Il 2023 rappresenta sicuramente «un anno di transizione da una politica monetaria violentemente in tightening, come quella del 2022, verso la normalizzazione che probabilmente vedremo nel 2024» regalando al «mondo obbligazionario un anno interessante [… ], nel quale rimanere fully invested, perché è un peccato lasciare liquidità sui conti correnti con questi tassi e con questa inflazione», afferma Rocco Bove, Head of Fixed Income di Kairos Partners Sgr.

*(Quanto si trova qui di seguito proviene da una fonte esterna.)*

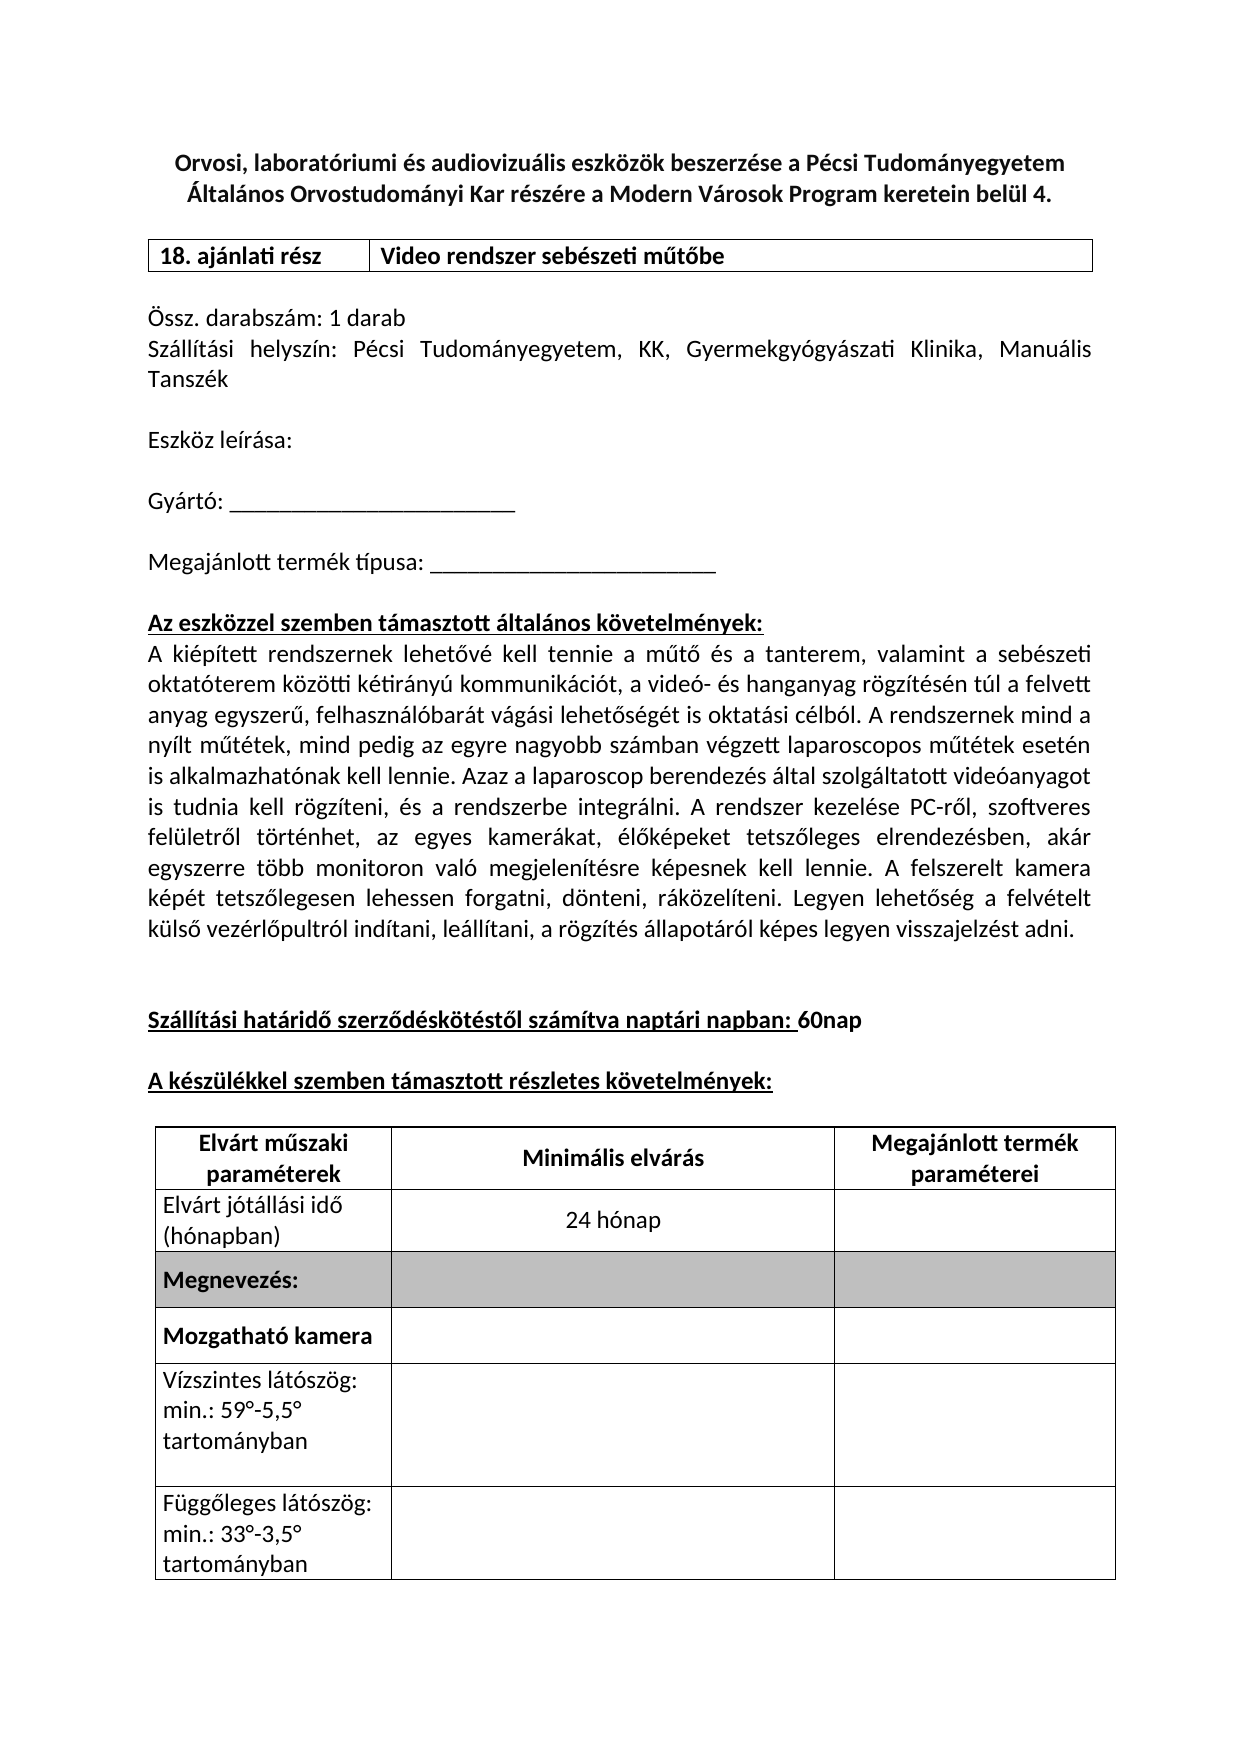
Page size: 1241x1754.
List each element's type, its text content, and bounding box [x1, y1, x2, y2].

Per quanto attiene i dati macroeconomici, in mattinata sono stati pubblicati quelli relativi alla produzione industriale francese, che aumenta dell'1.2% a m/m a maggio, dopo la crescita dello 0.8% di aprile. Gli economisti si aspettavano un calo dello 0.2% m/m. Per il solo settore manifatturiero, la produzione è cresciuta dell'1.4%, rispetto al precedente incremento dello 0.6%. Infine, in Spagna è cresciuta dello 0.6% m/m, mentre è calata dello 0.1% su base annuale a maggio. L’evento più importante della giornata resta la pubblicazione dei verbali della Fed, in agenda questa sera alle 20h00, con il Treasury decennale che nel frattempo tratta in lieve rialzo, al 3.879%, mentre il duennale è in lieve calo al 4.907%.